Dataset items
• • • • • • •
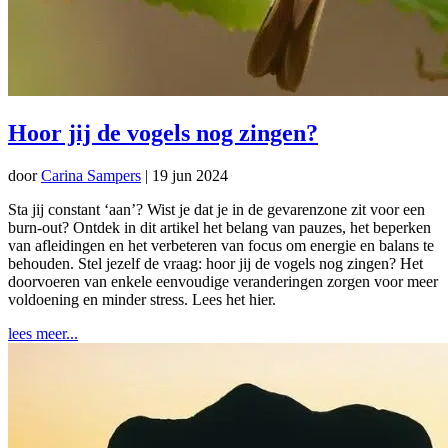
Hoor jij de vogels nog zingen?
door
Carina Sampers
|
19 jun 2024
Sta jij constant ‘aan’? Wist je dat je in de gevarenzone zit voor een
burn-out? Ontdek in dit artikel het belang van pauzes, het beperken
van afleidingen en het verbeteren van focus om energie en balans te
behouden. Stel jezelf de vraag: hoor jij de vogels nog zingen? Het
doorvoeren van enkele eenvoudige veranderingen zorgen voor meer
voldoening en minder stress. Lees het hier.
lees meer...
• • • • • • •
Reproduce the lines above word for word, omitting the pictures.

TASK SOLUTION:
Hoor jij de vogels nog zingen?
door
Carina Sampers
|
19 jun 2024
Sta jij constant ‘aan’? Wist je dat je in de gevarenzone zit voor een
burn-out? Ontdek in dit artikel het belang van pauzes, het beperken
van afleidingen en het verbeteren van focus om energie en balans te
behouden. Stel jezelf de vraag: hoor jij de vogels nog zingen? Het
doorvoeren van enkele eenvoudige veranderingen zorgen voor meer
voldoening en minder stress. Lees het hier.
lees meer...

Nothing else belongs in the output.